● Task requirements
Would you output the lines from the one with "Table 10. Further" through the last line of the material below, exactly, but without pictures?

::: Recorded data

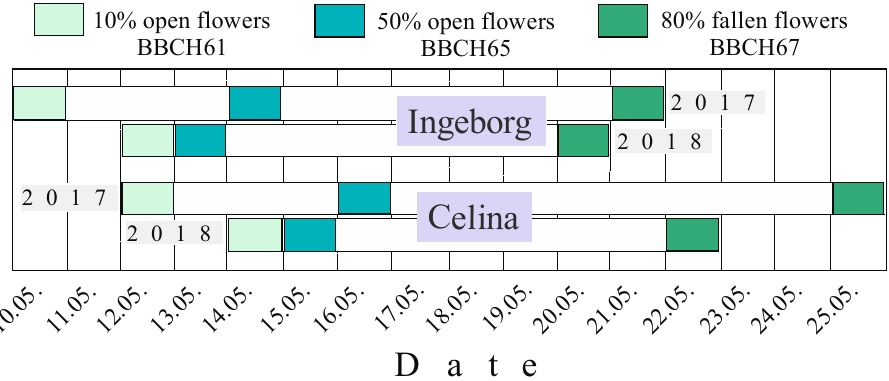
Figure 1. Flowering phenophases of pear cultivars ‘ Ingeborg ’ and ‘ Celina ’ in 2017 and 2018.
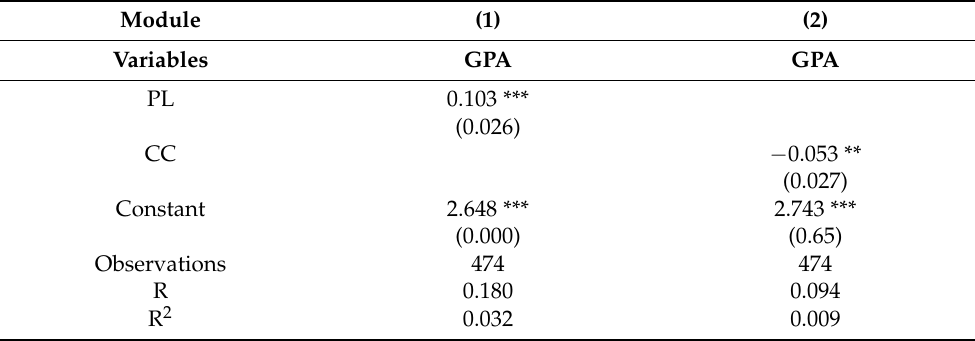
Table 10. Further analysis of course contents and practical lessons and their impact on GPA. Module (1) (2) Variables GPA GPA PL 0.103 *** (0.026) CC − 0.053 ** (0.027) Constant 2.648 *** 2.743 *** (0.000)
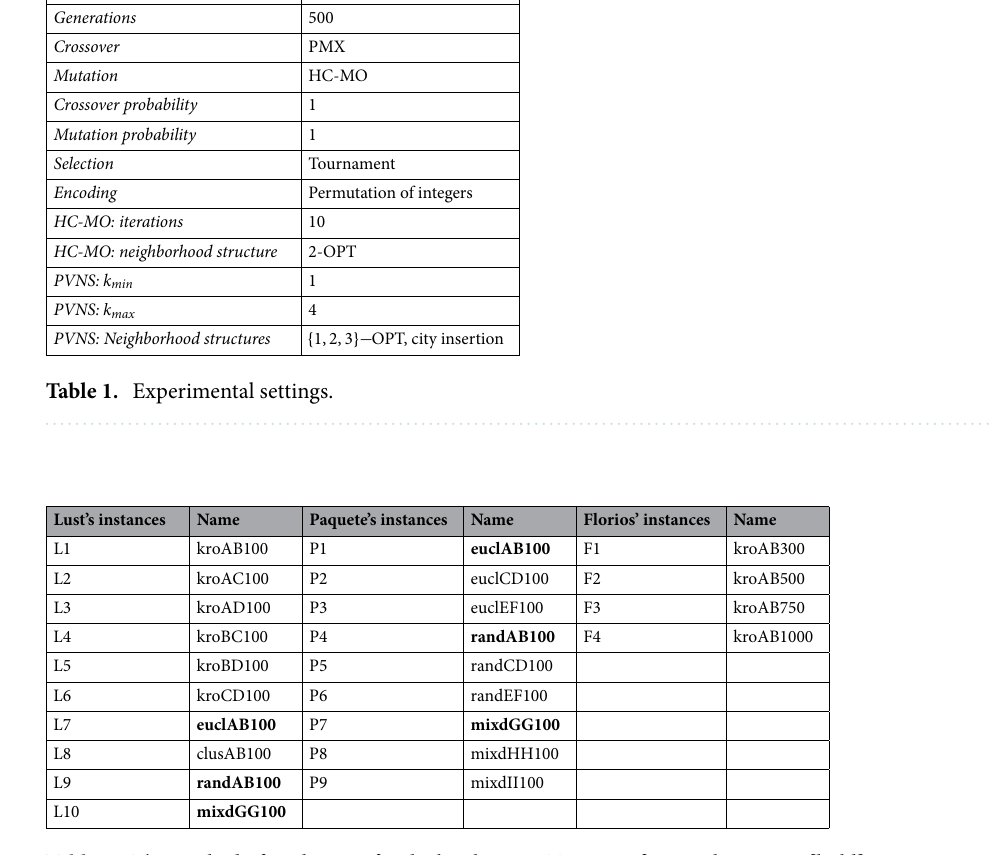
Table 2. The test bed of 16 datasets for the bi-objective TSP. Significant values are in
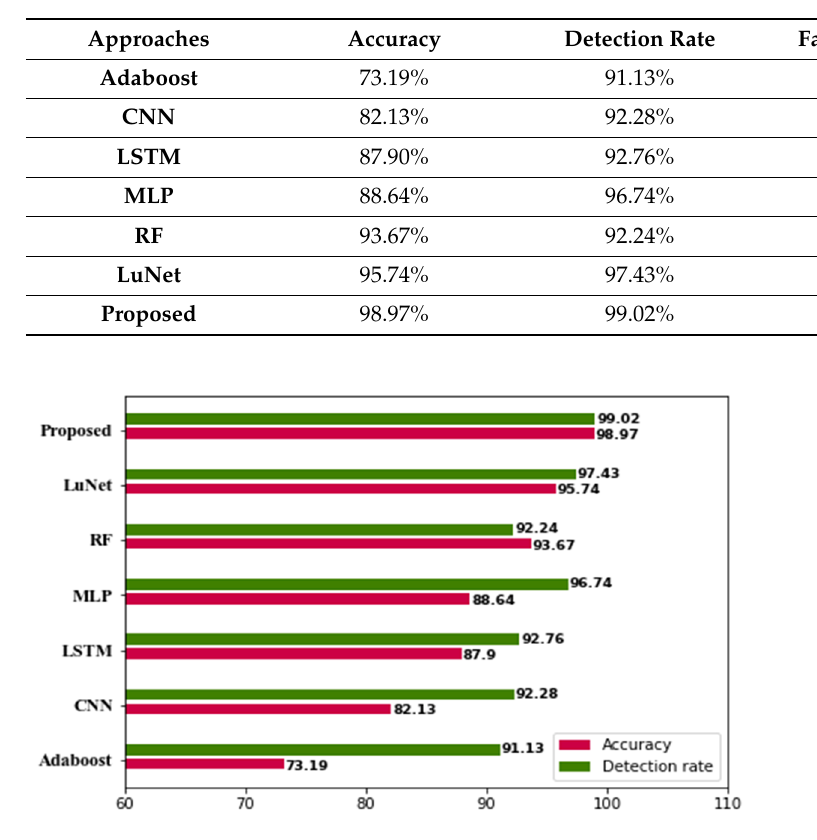
Figure 11. Accuracy and detection rate compared with existing approaches.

::::::

● Exercise answer
Table 10. Further analysis of course contents and practical lessons and their impact on GPA. Module (1) (2) Variables GPA GPA PL 0.103 *** (0.026) CC − 0.053 ** (0.027) Constant 2.648 *** 2.743 *** (0.000)
Table 2. The test bed of 16 datasets for the bi-objective TSP. Significant values are in
Figure 11. Accuracy and detection rate compared with existing approaches.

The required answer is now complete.